[Problem] All entries are to be returned verbatim.

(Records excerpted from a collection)
--------------------

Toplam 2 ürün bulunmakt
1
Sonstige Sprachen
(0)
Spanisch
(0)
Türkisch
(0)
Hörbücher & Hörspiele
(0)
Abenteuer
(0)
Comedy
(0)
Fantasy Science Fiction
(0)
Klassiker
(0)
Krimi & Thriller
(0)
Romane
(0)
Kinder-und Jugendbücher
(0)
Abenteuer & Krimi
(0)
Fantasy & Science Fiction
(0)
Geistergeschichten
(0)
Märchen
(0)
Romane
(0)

--------------------

[Response]
Toplam 2 ürün bulunmakt
1
Sonstige Sprachen
(0)
Spanisch
(0)
Türkisch
(0)
Hörbücher & Hörspiele
(0)
Abenteuer
(0)
Comedy
(0)
Fantasy Science Fiction
(0)
Klassiker
(0)
Krimi & Thriller
(0)
Romane
(0)
Kinder-und Jugendbücher
(0)
Abenteuer & Krimi
(0)
Fantasy & Science Fiction
(0)
Geistergeschichten
(0)
Märchen
(0)
Romane
(0)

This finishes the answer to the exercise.